##### Records provided
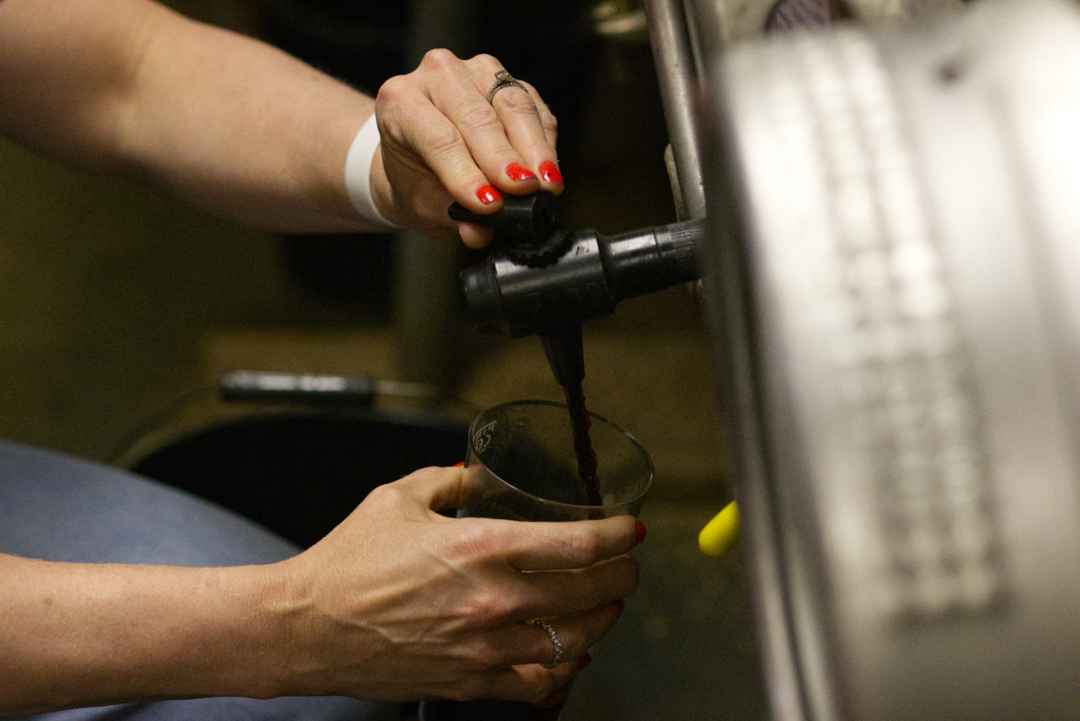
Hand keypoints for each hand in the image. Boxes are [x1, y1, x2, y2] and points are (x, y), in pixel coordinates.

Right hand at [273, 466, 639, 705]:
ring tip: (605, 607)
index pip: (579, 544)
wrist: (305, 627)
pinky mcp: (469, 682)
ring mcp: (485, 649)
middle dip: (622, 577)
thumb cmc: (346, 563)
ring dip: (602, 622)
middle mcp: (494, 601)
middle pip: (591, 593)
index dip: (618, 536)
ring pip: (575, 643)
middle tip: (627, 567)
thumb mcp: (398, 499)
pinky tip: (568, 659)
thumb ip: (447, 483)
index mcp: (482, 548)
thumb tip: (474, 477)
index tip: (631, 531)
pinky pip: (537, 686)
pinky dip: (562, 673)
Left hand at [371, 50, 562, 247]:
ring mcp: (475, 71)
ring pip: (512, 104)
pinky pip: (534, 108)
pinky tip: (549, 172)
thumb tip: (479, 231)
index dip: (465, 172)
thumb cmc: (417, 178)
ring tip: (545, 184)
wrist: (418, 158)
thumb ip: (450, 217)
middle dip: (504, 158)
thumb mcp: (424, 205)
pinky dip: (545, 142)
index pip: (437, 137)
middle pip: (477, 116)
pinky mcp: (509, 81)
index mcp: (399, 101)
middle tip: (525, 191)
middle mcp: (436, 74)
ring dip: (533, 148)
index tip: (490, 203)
##########
##### Records provided
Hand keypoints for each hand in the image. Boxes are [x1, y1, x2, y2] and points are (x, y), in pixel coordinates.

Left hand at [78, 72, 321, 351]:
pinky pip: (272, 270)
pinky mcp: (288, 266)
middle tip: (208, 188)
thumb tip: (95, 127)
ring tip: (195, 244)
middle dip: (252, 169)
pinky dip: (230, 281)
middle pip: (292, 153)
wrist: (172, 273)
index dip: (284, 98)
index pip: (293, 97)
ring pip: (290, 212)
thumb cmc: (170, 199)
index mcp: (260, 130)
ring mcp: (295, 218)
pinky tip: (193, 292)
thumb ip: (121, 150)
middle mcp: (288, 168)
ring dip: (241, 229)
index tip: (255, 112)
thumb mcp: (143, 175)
##########
In the listing above, find the line containing "middle dip: (504, 158)" and the line containing "index tip: (490, 203)", then retype both and every line between them exactly, with nothing else.

*Exercise solution:*
middle dip: (504, 158)
thumb mcp: (424, 205)
pinky dip: (545, 142)
index pip: (437, 137)
middle pip: (477, 116)
pinky mcp: (509, 81)
index mcp: (399, 101)
middle tip: (525, 191)
middle mcp: (436, 74)
ring dip: (533, 148)
index tip: (490, 203)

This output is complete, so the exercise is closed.